───── PROVIDED ENTRIES ─────

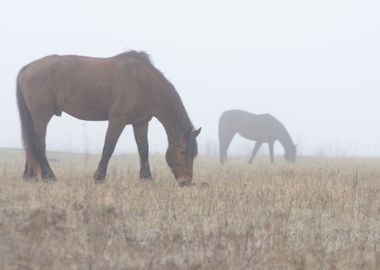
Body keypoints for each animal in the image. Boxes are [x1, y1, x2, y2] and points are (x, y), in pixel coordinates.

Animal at [17, 50, 202, 186]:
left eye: (194, 154)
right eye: (183, 151)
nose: (186, 182)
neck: (143, 83)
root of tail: (28, 67)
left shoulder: (141, 122)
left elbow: (143, 149)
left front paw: (146, 178)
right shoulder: (117, 120)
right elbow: (109, 147)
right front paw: (99, 177)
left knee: (30, 143)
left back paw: (30, 175)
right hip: (41, 115)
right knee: (38, 144)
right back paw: (49, 176)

─────

◆ WORK REQUEST: Your copy should match the records word for word, with the pictures removed.

◆ ANSWER AREA:
Body keypoints for each animal in the image. Boxes are [x1, y1, x2, y2] and points are (x, y), in pixel coordinates.

Animal at [17, 50, 202, 186]:
left eye: (194, 154)
right eye: (183, 151)
nose: (186, 182)
neck: (143, 83)
root of tail: (28, 67)
left shoulder: (141, 122)
left elbow: (143, 149)
left front paw: (146, 178)
right shoulder: (117, 120)
right elbow: (109, 147)
right front paw: (99, 177)
left knee: (30, 143)
left back paw: (30, 175)
right hip: (41, 115)
right knee: (38, 144)
right back paw: (49, 176)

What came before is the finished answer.